Hey y’all I’m sitting here on a Saturday night thinking about summarizing data, as one does. I regularly have a big table in Amazon Redshift which I’d love to get summary data from describing each field the way summary() in base R or skim() does. But my data is big enough that sucking it into R would take hours. So I’m thinking about using dplyr to cook up some code to effectively execute summary stuff, but do it over in the cloud and return only what’s needed for the output. (I was inspired by this blog post discussing all the different summary functions)

Before I start writing crappy code in anger, do any of you know of anyone or any packages already doing this sort of foolishness? I really hate reinventing the wheel if possible.

many thanks!


#2

You could create an issue in skimr. It uses dplyr so it shouldn’t be too difficult to implement something similar using dbplyr.


#3

good idea… I didn’t realize that skimr uses dplyr. I’ll investigate.

I think the big challenge with pushing the logic to the DB is much of the logic would have to be re-implemented using the limited syntax of SQL. So, for example, to calculate quantiles one would have to count all records, then get the value at different points in the distribution… e.g. get the value at 1/5 n then 2/5 n …


#4

Nice, I woudl also like to see if there’s any code or package to do this. Just for the specific case of quantile, I think you can use percentile_cont (available since Postgres 9.4) to compute quantile, not sure if it’s as precise as the R version of quantile though.

library(tidyverse)
library(dbplyr)
library(RPostgres)
library(DBI)

con <- dbConnect(RPostgres::Postgres(), dbname = "testdb")
copy_to(con, rownames_to_column(mtcars), name = "mtcars")
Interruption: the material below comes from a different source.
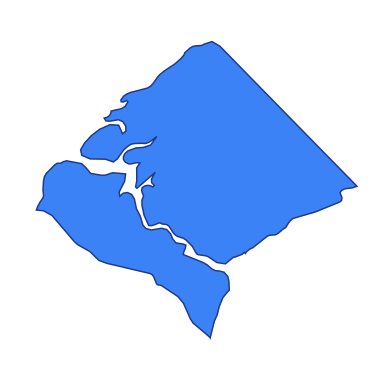 outline of Ziguinchor, rotated 45°
{"feature_id": "SEN-775", "entity_name": "Ziguinchor", "entity_type": "Region", "adm_level": 1, "iso_a3": "SEN", "parent_name": "Senegal", "parent_adm1": "", "projection": "natural_earth1", "projection_center": [-16.415, 12.748], "detail": "fine", "context": "isolated", "style": "filled", "palette": "blue", "viewbox_px": 384, "rotation_deg": 45, "n_neighbors": 0, "source": "natural_earth", "source_scale": "10m", "svg_char_len": 2895}
<svg xmlns="http://www.w3.org/2000/svg" viewBox="0 0 384 384"><g transform="rotate(45 192 192)"><path d="M108.6,69.2L119.6,69.3L161.2,69.8L199.6,70.2L255.5,70.8L288.4,71.1L304.6,71.3L302.3,75.9L297.9,81.5L296.7,85.0L297.0,87.5L298.6,88.5L300.5,89.2L302.2,90.1L303.7,92.2L303.6,94.4L293.5,118.5L282.1,139.3L281.8,142.7L282.2,145.8L283.4,150.9L282.6,153.9L282.2,160.0L281.7,161.9L281.1,163.5L278.4,166.5L277.1,168.4L276.5,170.1L274.4,188.5L273.3,191.1L272.8,195.2L273.2,197.7L271.6,197.7L271.6,199.9L271.3,201.1L268.6,207.2L267.4,209.1L266.4,219.2L259.4,224.3L249.0,226.3L246.4,227.7L241.2,231.6L239.6,232.4L237.0,232.0L230.8,230.2L221.3,230.2L218.4,230.9L213.6,233.4L210.9,234.2L207.9,234.2L199.7,232.4L197.0,233.0L193.4,235.8L191.2,236.4L190.3,237.8L189.0,241.0L187.3,244.3L185.0,246.3L174.7,242.4L166.3,237.0L162.4,233.2L160.7,229.3L159.7,228.6L157.4,227.7L155.1,226.4L153.8,224.3L154.2,221.4L155.8,218.8L158.2,216.9L160.7,216.2L160.7,214.0L156.8,213.9L154.4,211.7L153.0,208.1L152.1,204.0L150.4,228.3L148.5,228.3L145.1,223.2L135.8,214.0L134.7,208.2L131.7,210.9L129.8,214.2L127.5,216.9L123.5,218.1L120.4,217.4L118.4,215.3L117.4,212.2L117.6,208.2L121.2,200.5L126.2,194.7L129.5,188.0L127.9,177.6L126.8,185.6L126.2,187.8L124.9,190.4L123.7,191.7L122.5,192.6L117.5,197.9L115.3,200.9L114.3,204.7L114.0,211.0L115.8,221.5L115.2,226.3L107.6,230.0L96.6,240.6L88.1,244.0L83.4,240.9L81.4,233.2L81.0,223.2L82.4,212.8L86.4,202.4L92.9,196.6L101.7,199.9L102.2,195.6L98.5,192.3L93.3,191.1L88.9,192.9L83.7,200.2L80.8,202.6L77.6,201.8L79.1,199.4L79.6,196.8L79.1,194.3L77.6,191.9L83.1,183.1L84.2,178.7L82.9,173.6L81.0,173.6L79.9,176.8L78.1,178.3L76.6,177.1L75.9,172.6L76.5,169.1L78.0,165.3L87.0,150.0L87.9,146.2L87.7,142.5L86.5,135.5L86.2,132.2L86.8,126.0L89.3,113.7L89.8,105.8L89.5,101.0L88.4,98.5L88.8,91.7L89.7,88.4L91.3,86.0L95.3,81.5L96.1,78.7L99.8,71.5L108.6,69.2ZM285.6,283.9L280.7,282.9L264.9,276.8L255.9,275.9L236.8,279.7L235.1,280.5L234.0,281.5L232.9,282.1L230.8,281.6L225.3,279.2L222.6,278.6L220.0,279.3L202.5,290.1L182.3,302.6L174.6,306.2L161.9,306.3L148.7,310.0L144.0,310.3L109.7,307.6L100.4,310.2L94.7,314.8L93.0,311.0L91.8,307.1L90.7,301.1L89.1,299.1L85.3,296.0L79.5,289.6L76.9,285.7L75.8,281.9L75.8,269.6L76.4,267.0L78.9,264.4L79.5,261.7L81.3,258.6L93.9,250.0L99.4,249.8L107.2,250.5L115.7,244.5L118.4,241.9L119.8,239.5L120.9,237.0L122.6,234.2L132.3,226.1L136.9,232.3L140.5,243.5L144.0,246.1L144.2,241.5L146.8,237.9L151.2,236.4L156.2,237.7L164.7,243.2L172.3,245.6L180.7,250.1L185.0,250.5L190.0,247.8L196.1,239.2L200.6,236.4L206.5,236.7L211.5,238.8L216.5,239.4L222.2,235.3L225.2,233.9L227.1,236.5L228.6,240.3L230.1,242.4L249.7,234.0L254.3,232.8L260.3,232.4L264.3,231.0L267.5,228.3L271.3,226.1L276.8,226.3L281.3,229.1L287.9,235.2L287.7,236.9L288.5,244.7L292.1,253.4L296.7,261.1L299.1,267.4L307.0,280.7L308.1,282.3L305.7,282.2L285.6,283.9Z" fill="#3b82f6" stroke="#1e3a8a" stroke-width="1.5"/></g></svg>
req <- "SELECT PERCENTILE_CONT(0.25) WITHIN GROUP (ORDER BY mpg) AS q1 FROM mtcars"
tbl(con, sql(req))
##      q1
##   <dbl>
## 1  15.4

mtcars %>%
  summarise(q1 = quantile(mpg, probs = 0.25))
##       q1
## 1 15.425

On a side note, it would be great if someone can point me to mecanism to add specific aggregate function to an already existing DBI backend. Using the help from sql_variant, I came up with this

pg_quantile <-  function(x, probs, ...) {
  stopifnot(length(probs) == 1) ## 1 parameters supported
  sql(str_glue("PERCENTILE_CONT({probs}) WITHIN GROUP (ORDER BY {x})", x = x, probs = probs))
}

postgres_agg <- sql_translator(.parent = base_agg,
                              quantile = pg_quantile)
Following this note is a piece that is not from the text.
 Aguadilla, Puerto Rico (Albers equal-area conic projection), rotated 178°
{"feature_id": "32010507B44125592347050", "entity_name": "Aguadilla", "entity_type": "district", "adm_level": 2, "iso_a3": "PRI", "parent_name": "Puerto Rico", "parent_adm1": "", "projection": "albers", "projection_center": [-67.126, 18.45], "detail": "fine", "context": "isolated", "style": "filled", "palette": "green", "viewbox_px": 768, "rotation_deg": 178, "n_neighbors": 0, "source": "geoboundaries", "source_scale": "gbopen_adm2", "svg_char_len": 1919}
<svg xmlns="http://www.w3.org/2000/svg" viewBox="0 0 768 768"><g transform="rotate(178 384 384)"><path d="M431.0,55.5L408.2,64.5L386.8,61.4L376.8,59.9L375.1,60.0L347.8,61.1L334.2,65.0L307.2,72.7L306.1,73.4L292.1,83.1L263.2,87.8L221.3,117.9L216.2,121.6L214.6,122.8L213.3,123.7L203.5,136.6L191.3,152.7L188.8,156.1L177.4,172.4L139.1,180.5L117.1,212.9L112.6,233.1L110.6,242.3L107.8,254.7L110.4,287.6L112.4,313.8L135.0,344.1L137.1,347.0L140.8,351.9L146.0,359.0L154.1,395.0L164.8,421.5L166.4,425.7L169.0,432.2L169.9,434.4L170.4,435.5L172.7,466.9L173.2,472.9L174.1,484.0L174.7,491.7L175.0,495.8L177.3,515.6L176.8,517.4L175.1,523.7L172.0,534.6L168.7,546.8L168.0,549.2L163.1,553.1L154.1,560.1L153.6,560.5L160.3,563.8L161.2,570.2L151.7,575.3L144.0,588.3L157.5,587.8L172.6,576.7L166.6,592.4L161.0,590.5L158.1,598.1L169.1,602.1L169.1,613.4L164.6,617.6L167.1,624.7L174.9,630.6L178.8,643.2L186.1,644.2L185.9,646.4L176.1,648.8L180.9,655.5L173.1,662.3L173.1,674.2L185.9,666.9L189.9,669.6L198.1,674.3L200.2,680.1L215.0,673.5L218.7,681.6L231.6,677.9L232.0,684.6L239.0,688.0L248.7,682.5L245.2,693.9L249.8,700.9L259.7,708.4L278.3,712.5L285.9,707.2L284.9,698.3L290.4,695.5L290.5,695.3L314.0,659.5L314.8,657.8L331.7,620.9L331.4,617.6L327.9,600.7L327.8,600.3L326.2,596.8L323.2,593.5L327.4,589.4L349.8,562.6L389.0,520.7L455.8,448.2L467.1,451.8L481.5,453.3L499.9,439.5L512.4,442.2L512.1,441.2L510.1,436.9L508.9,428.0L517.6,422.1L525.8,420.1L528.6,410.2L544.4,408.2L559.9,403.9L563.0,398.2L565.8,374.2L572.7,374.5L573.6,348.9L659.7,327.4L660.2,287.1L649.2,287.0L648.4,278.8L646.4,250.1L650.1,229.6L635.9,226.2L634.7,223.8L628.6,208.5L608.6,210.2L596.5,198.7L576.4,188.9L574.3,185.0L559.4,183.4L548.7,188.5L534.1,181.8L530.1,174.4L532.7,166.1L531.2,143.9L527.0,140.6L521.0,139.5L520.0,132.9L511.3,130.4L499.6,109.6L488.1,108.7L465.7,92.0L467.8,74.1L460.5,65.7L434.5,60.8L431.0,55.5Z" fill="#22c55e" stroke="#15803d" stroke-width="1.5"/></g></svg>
postgres_var <- sql_variant(
  base_scalar,
  postgres_agg,
  base_no_win
)

conn <- structure(
  list(),
  class = c("TestCon", "DBITestConnection", "DBIConnection")
)

sql_translate_env.TestCon <- function(x) postgres_var
translate_sql(quantile(x, probs = 0.5), con = conn, window = FALSE)
## <SQL> PERCENTILE_CONT(0.5) WITHIN GROUP (ORDER BY `x`)

It will be great to have a way to use this new translation directly with dplyr, any doc available ?

Thanks


#5

I love the idea of using percentile_cont because it simplifies things, and I’m lazy. But then the package would be dependant on postgres and not generally applicable to all SQL backends. I’m inclined to limit myself to the SQL functions supported in dblyr, just for compatibility. Although that will be more work to code up.


#6

Morning, for the histogram you could use dbplot . It provides a quick and easy ggplot2 output, or it can return the bin+count in a data.frame, all operated within the database. It works with any database that dbplyr works with.


#7

neat project! Thank you. Is it possible to get the bin values from the plot? Are those accessible to the user?


#8

Thanks! And yes, all of the underpinning calculations are availabe in their own discrete functions: https://github.com/edgararuiz/dbplot#calculation-functions


#9

Thanks Edgar. that’s very helpful. I’ll take a look at your code in the near future and see what I can cobble together.


#10

Integrating the dbplot-style calculations into skimr would be great! Getting skimr-style summaries via dbplyr against Redshift and the like would make EDA so much easier.


#11

that’s exactly the use case I had in mind, @kylelundstedt!